Problem description:
Quote the lines below, from the line with "### 👥 SDLC Team Roles" to the line with "- 📈 Easier project tracking", word for word, and nothing more.

Raw data:

━━━━━━

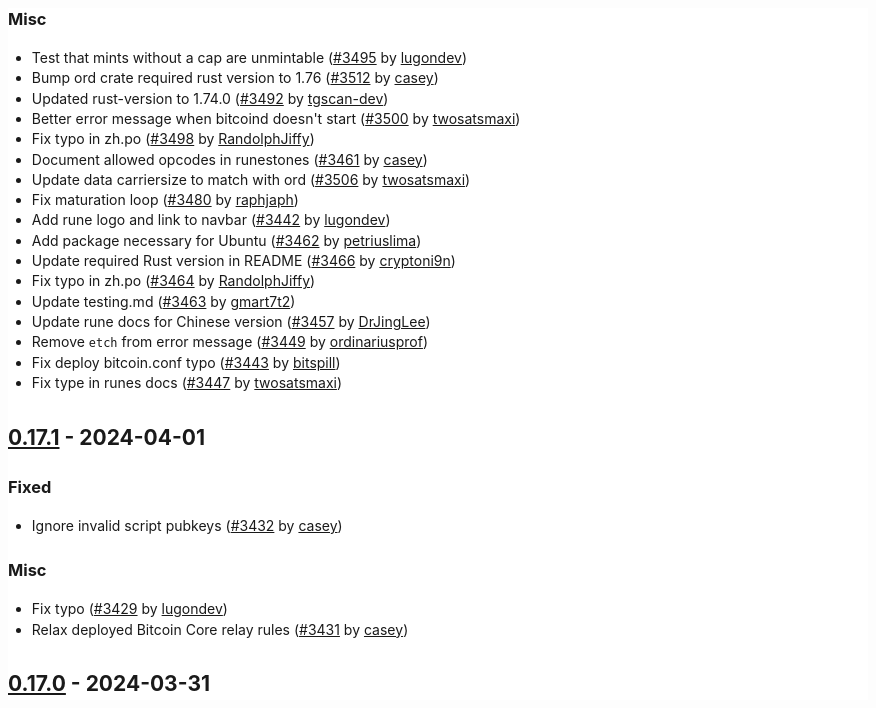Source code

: ### Misc
- Test that mints without a cap are unmintable ([#3495](https://github.com/ordinals/ord/pull/3495) by [lugondev](https://github.com/lugondev))
- Bump ord crate required rust version to 1.76 ([#3512](https://github.com/ordinals/ord/pull/3512) by [casey](https://github.com/casey))
- Updated rust-version to 1.74.0 ([#3492](https://github.com/ordinals/ord/pull/3492) by [tgscan-dev](https://github.com/tgscan-dev))
- Better error message when bitcoind doesn't start ([#3500](https://github.com/ordinals/ord/pull/3500) by [twosatsmaxi](https://github.com/twosatsmaxi))
- Fix typo in zh.po ([#3498](https://github.com/ordinals/ord/pull/3498) by [RandolphJiffy](https://github.com/RandolphJiffy))
- Document allowed opcodes in runestones ([#3461](https://github.com/ordinals/ord/pull/3461) by [casey](https://github.com/casey))
- Update data carriersize to match with ord ([#3506](https://github.com/ordinals/ord/pull/3506) by [twosatsmaxi](https://github.com/twosatsmaxi))
- Fix maturation loop ([#3480](https://github.com/ordinals/ord/pull/3480) by [raphjaph](https://github.com/raphjaph))
- Add rune logo and link to navbar ([#3442](https://github.com/ordinals/ord/pull/3442) by [lugondev](https://github.com/lugondev))
- Add package necessary for Ubuntu ([#3462](https://github.com/ordinals/ord/pull/3462) by [petriuslima](https://github.com/petriuslima))
- Update required Rust version in README ([#3466](https://github.com/ordinals/ord/pull/3466) by [cryptoni9n](https://github.com/cryptoni9n))
- Fix typo in zh.po ([#3464](https://github.com/ordinals/ord/pull/3464) by [RandolphJiffy](https://github.com/RandolphJiffy))
- Update testing.md ([#3463](https://github.com/ordinals/ord/pull/3463) by [gmart7t2](https://github.com/gmart7t2))
- Update rune docs for Chinese version ([#3457](https://github.com/ordinals/ord/pull/3457) by [DrJingLee](https://github.com/DrJingLee))
- Remove `etch` from error message ([#3449](https://github.com/ordinals/ord/pull/3449) by [ordinariusprof](https://github.com/ordinariusprof))
- Fix deploy bitcoin.conf typo ([#3443](https://github.com/ordinals/ord/pull/3443) by [bitspill](https://github.com/bitspill))
- Fix type in runes docs ([#3447](https://github.com/ordinals/ord/pull/3447) by [twosatsmaxi](https://github.com/twosatsmaxi))

[0.17.1](https://github.com/ordinals/ord/releases/tag/0.17.1) - 2024-04-01
--------------------------------------------------------------------------

### Fixed
- Ignore invalid script pubkeys ([#3432](https://github.com/ordinals/ord/pull/3432) by [casey](https://github.com/casey))

### Misc
- Fix typo ([#3429](https://github.com/ordinals/ord/pull/3429) by [lugondev](https://github.com/lugondev))
- Relax deployed Bitcoin Core relay rules ([#3431](https://github.com/ordinals/ord/pull/3431) by [casey](https://github.com/casey))

[0.17.0](https://github.com/ordinals/ord/releases/tag/0.17.0) - 2024-03-31
--------------------------------------------------------------------------

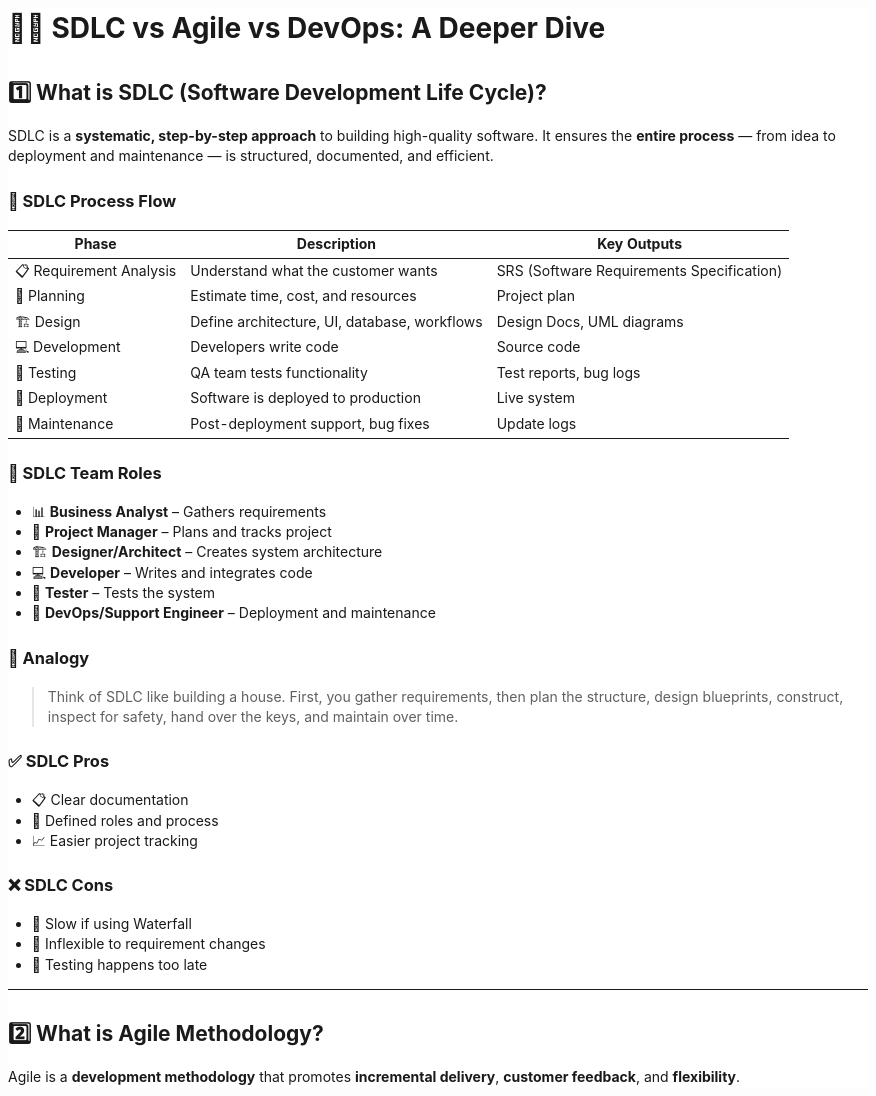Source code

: # 🔷📘 SDLC vs Agile vs DevOps: A Deeper Dive

## 1️⃣ What is SDLC (Software Development Life Cycle)?
SDLC is a **systematic, step-by-step approach** to building high-quality software. It ensures the **entire process** — from idea to deployment and maintenance — is structured, documented, and efficient.

### 🔁 SDLC Process Flow
| Phase                   | Description                                  | Key Outputs                               |
| ----------------------- | -------------------------------------------- | ----------------------------------------- |
| 📋 Requirement Analysis | Understand what the customer wants           | SRS (Software Requirements Specification) |
| 🧠 Planning             | Estimate time, cost, and resources           | Project plan                              |
| 🏗️ Design               | Define architecture, UI, database, workflows | Design Docs, UML diagrams                 |
| 💻 Development          | Developers write code                        | Source code                               |
| 🧪 Testing              | QA team tests functionality                  | Test reports, bug logs                    |
| 🚀 Deployment           | Software is deployed to production           | Live system                               |
| 🔧 Maintenance          | Post-deployment support, bug fixes           | Update logs                               |

### 👥 SDLC Team Roles
- 📊 **Business Analyst** – Gathers requirements
- 🧭 **Project Manager** – Plans and tracks project
- 🏗️ **Designer/Architect** – Creates system architecture
- 💻 **Developer** – Writes and integrates code
- 🧪 **Tester** – Tests the system
- 🧰 **DevOps/Support Engineer** – Deployment and maintenance

### 🧠 Analogy
> Think of SDLC like building a house. First, you gather requirements, then plan the structure, design blueprints, construct, inspect for safety, hand over the keys, and maintain over time.

### ✅ SDLC Pros
- 📋 Clear documentation
- 🧩 Defined roles and process
- 📈 Easier project tracking

### ❌ SDLC Cons
- 🐢 Slow if using Waterfall
- 🚫 Inflexible to requirement changes
- 🧪 Testing happens too late

---

## 2️⃣ What is Agile Methodology?
Agile is a **development methodology** that promotes **incremental delivery**, **customer feedback**, and **flexibility**.
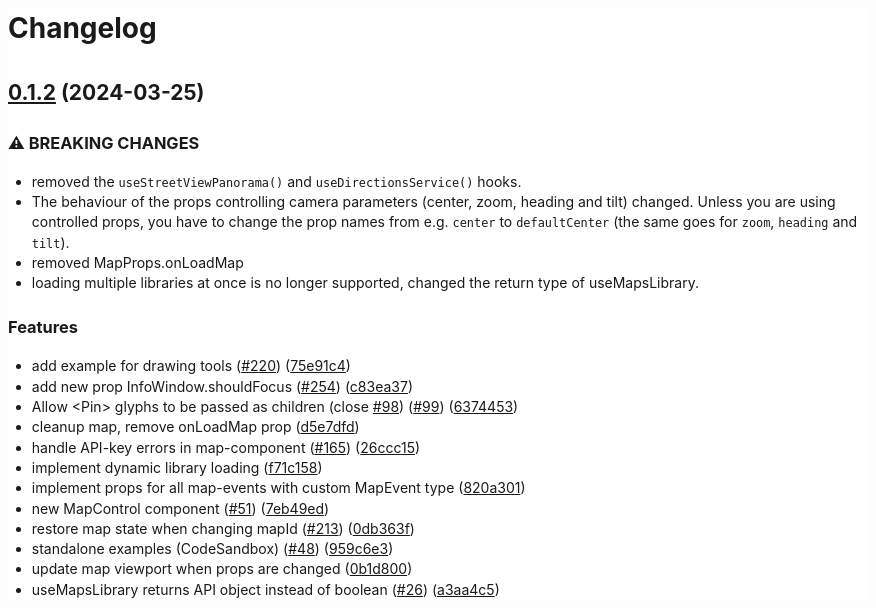 # Changelog

## [0.1.2](https://github.com/Freundschaft/react-google-maps/compare/v0.8.0...v0.1.2) (2024-03-25)


### ⚠ BREAKING CHANGES

* removed the `useStreetViewPanorama()` and `useDirectionsService()` hooks.
* The behaviour of the props controlling camera parameters (center, zoom, heading and tilt) changed. Unless you are using controlled props, you have to change the prop names from e.g. `center` to `defaultCenter` (the same goes for `zoom`, `heading` and `tilt`).
* removed MapProps.onLoadMap
* loading multiple libraries at once is no longer supported, changed the return type of useMapsLibrary.

### Features

* add example for drawing tools ([#220](https://github.com/Freundschaft/react-google-maps/issues/220)) ([75e91c4](https://github.com/Freundschaft/react-google-maps/commit/75e91c4a3b3893ac3d97b5689682bcca5262aac9))
* add new prop InfoWindow.shouldFocus ([#254](https://github.com/Freundschaft/react-google-maps/issues/254)) ([c83ea37](https://github.com/Freundschaft/react-google-maps/commit/c83ea375295699ed4e3c3a4a6f097cad1a4aca7d))
* Allow &lt;Pin&gt; glyphs to be passed as children (close [#98](https://github.com/Freundschaft/react-google-maps/issues/98)) ([#99](https://github.com/Freundschaft/react-google-maps/issues/99)) ([6374453](https://github.com/Freundschaft/react-google-maps/commit/637445313c8c9364cbf1f32346d3438fc0589d74))
* cleanup map, remove onLoadMap prop ([d5e7dfd](https://github.com/Freundschaft/react-google-maps/commit/d5e7dfdf74d76395ffbc1bcd2afda62a12eb7e57))
* handle API-key errors in map-component ([#165](https://github.com/Freundschaft/react-google-maps/issues/165)) ([26ccc15](https://github.com/Freundschaft/react-google-maps/commit/26ccc15d640346ce71157d387fbc56720234fa4c))
* implement dynamic library loading ([f71c158](https://github.com/Freundschaft/react-google-maps/commit/f71c158b356176bdbaaef7afa6c3d1852021d960))
* implement props for all map-events with custom MapEvent type ([820a301](https://github.com/Freundschaft/react-google-maps/commit/820a301e4a30e2b7bbbe7c82c69675f9c410813e))
* new MapControl component ([#51](https://github.com/Freundschaft/react-google-maps/issues/51)) ([7eb49ed](https://github.com/Freundschaft/react-google-maps/commit/7eb49ed55eb548c342f83bcdbf9dc655655bafe7))
* restore map state when changing mapId ([#213](https://github.com/Freundschaft/react-google-maps/issues/213)) ([0db363f](https://github.com/Freundschaft/react-google-maps/commit/0db363f9c0291135b31ac387d4513bbaf652517a))
* standalone examples (CodeSandbox) ([#48](https://github.com/Freundschaft/react-google-maps/issues/48)) ([959c6e3](https://github.com/Freundschaft/react-google-maps/commit/959c6e3d57d896d4f76640e01b3ad0a33dea3fae))
* update map viewport when props are changed ([0b1d800](https://github.com/Freundschaft/react-google-maps/commit/0b1d800dc5e4b9bf0b1ddb42b9fed392b23b8dae))
* useMapsLibrary returns API object instead of boolean ([#26](https://github.com/Freundschaft/react-google-maps/issues/26)) ([a3aa4c5](https://github.com/Freundschaft/react-google-maps/commit/a3aa4c5e10228003206c8de3305f857df50d73d1))
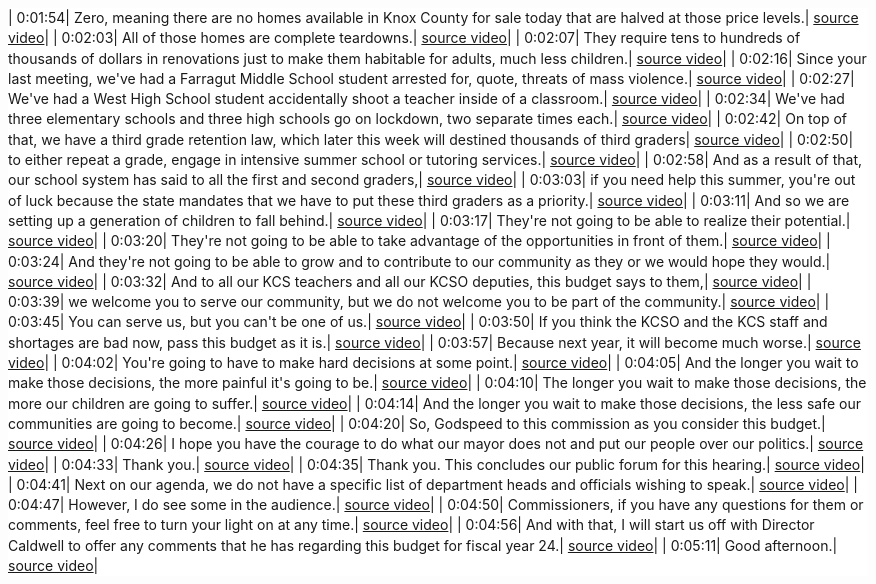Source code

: | 0:01:54| Zero, meaning there are no homes available in Knox County for sale today that are halved at those price levels.| [source video](https://archive.org/details/co-com-r-267-public-hearing-230515?start=114.0)|
| 0:02:03| All of those homes are complete teardowns.| [source video](https://archive.org/details/co-com-r-267-public-hearing-230515?start=123.0)|
| 0:02:07| They require tens to hundreds of thousands of dollars in renovations just to make them habitable for adults, much less children.| [source video](https://archive.org/details/co-com-r-267-public-hearing-230515?start=127.0)|
| 0:02:16| Since your last meeting, we've had a Farragut Middle School student arrested for, quote, threats of mass violence.| [source video](https://archive.org/details/co-com-r-267-public-hearing-230515?start=136.0)|
| 0:02:27| We've had a West High School student accidentally shoot a teacher inside of a classroom.| [source video](https://archive.org/details/co-com-r-267-public-hearing-230515?start=147.0)|
| 0:02:34| We've had three elementary schools and three high schools go on lockdown, two separate times each.| [source video](https://archive.org/details/co-com-r-267-public-hearing-230515?start=154.0)|
| 0:02:42| On top of that, we have a third grade retention law, which later this week will destined thousands of third graders| [source video](https://archive.org/details/co-com-r-267-public-hearing-230515?start=162.0)|
| 0:02:50| to either repeat a grade, engage in intensive summer school or tutoring services.| [source video](https://archive.org/details/co-com-r-267-public-hearing-230515?start=170.0)|
| 0:02:58| And as a result of that, our school system has said to all the first and second graders,| [source video](https://archive.org/details/co-com-r-267-public-hearing-230515?start=178.0)|
| 0:03:03| if you need help this summer, you're out of luck because the state mandates that we have to put these third graders as a priority.| [source video](https://archive.org/details/co-com-r-267-public-hearing-230515?start=183.0)|
| 0:03:11| And so we are setting up a generation of children to fall behind.| [source video](https://archive.org/details/co-com-r-267-public-hearing-230515?start=191.0)|
| 0:03:17| They're not going to be able to realize their potential.| [source video](https://archive.org/details/co-com-r-267-public-hearing-230515?start=197.0)|
| 0:03:20| They're not going to be able to take advantage of the opportunities in front of them.| [source video](https://archive.org/details/co-com-r-267-public-hearing-230515?start=200.0)|
| 0:03:24| And they're not going to be able to grow and to contribute to our community as they or we would hope they would.| [source video](https://archive.org/details/co-com-r-267-public-hearing-230515?start=204.0)|
| 0:03:32| And to all our KCS teachers and all our KCSO deputies, this budget says to them,| [source video](https://archive.org/details/co-com-r-267-public-hearing-230515?start=212.0)|
| 0:03:39| we welcome you to serve our community, but we do not welcome you to be part of the community.| [source video](https://archive.org/details/co-com-r-267-public-hearing-230515?start=219.0)|
| 0:03:45| You can serve us, but you can't be one of us.| [source video](https://archive.org/details/co-com-r-267-public-hearing-230515?start=225.0)|
| 0:03:50| If you think the KCSO and the KCS staff and shortages are bad now, pass this budget as it is.| [source video](https://archive.org/details/co-com-r-267-public-hearing-230515?start=230.0)|
| 0:03:57| Because next year, it will become much worse.| [source video](https://archive.org/details/co-com-r-267-public-hearing-230515?start=237.0)|
| 0:04:02| You're going to have to make hard decisions at some point.| [source video](https://archive.org/details/co-com-r-267-public-hearing-230515?start=242.0)|
| 0:04:05| And the longer you wait to make those decisions, the more painful it's going to be.| [source video](https://archive.org/details/co-com-r-267-public-hearing-230515?start=245.0)|
| 0:04:10| The longer you wait to make those decisions, the more our children are going to suffer.| [source video](https://archive.org/details/co-com-r-267-public-hearing-230515?start=250.0)|
| 0:04:14| And the longer you wait to make those decisions, the less safe our communities are going to become.| [source video](https://archive.org/details/co-com-r-267-public-hearing-230515?start=254.0)|
| 0:04:20| So, Godspeed to this commission as you consider this budget.| [source video](https://archive.org/details/co-com-r-267-public-hearing-230515?start=260.0)|
| 0:04:26| I hope you have the courage to do what our mayor does not and put our people over our politics.| [source video](https://archive.org/details/co-com-r-267-public-hearing-230515?start=266.0)|
| 0:04:33| Thank you.| [source video](https://archive.org/details/co-com-r-267-public-hearing-230515?start=273.0)|
| 0:04:35| Thank you. This concludes our public forum for this hearing.| [source video](https://archive.org/details/co-com-r-267-public-hearing-230515?start=275.0)|
| 0:04:41| Next on our agenda, we do not have a specific list of department heads and officials wishing to speak.| [source video](https://archive.org/details/co-com-r-267-public-hearing-230515?start=281.0)|
| 0:04:47| However, I do see some in the audience.| [source video](https://archive.org/details/co-com-r-267-public-hearing-230515?start=287.0)|
| 0:04:50| Commissioners, if you have any questions for them or comments, feel free to turn your light on at any time.| [source video](https://archive.org/details/co-com-r-267-public-hearing-230515?start=290.0)|
| 0:04:56| And with that, I will start us off with Director Caldwell to offer any comments that he has regarding this budget for fiscal year 24.| [source video](https://archive.org/details/co-com-r-267-public-hearing-230515?start=296.0)|
| 0:05:11| Good afternoon.| [source video](https://archive.org/details/co-com-r-267-public-hearing-230515?start=311.0)|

━━━━━━

Result below:
### 👥 SDLC Team Roles
- 📊 **Business Analyst** – Gathers requirements
- 🧭 **Project Manager** – Plans and tracks project
- 🏗️ **Designer/Architect** – Creates system architecture
- 💻 **Developer** – Writes and integrates code
- 🧪 **Tester** – Tests the system
- 🧰 **DevOps/Support Engineer** – Deployment and maintenance

### 🧠 Analogy
> Think of SDLC like building a house. First, you gather requirements, then plan the structure, design blueprints, construct, inspect for safety, hand over the keys, and maintain over time.

### ✅ SDLC Pros
- 📋 Clear documentation
- 🧩 Defined roles and process
- 📈 Easier project tracking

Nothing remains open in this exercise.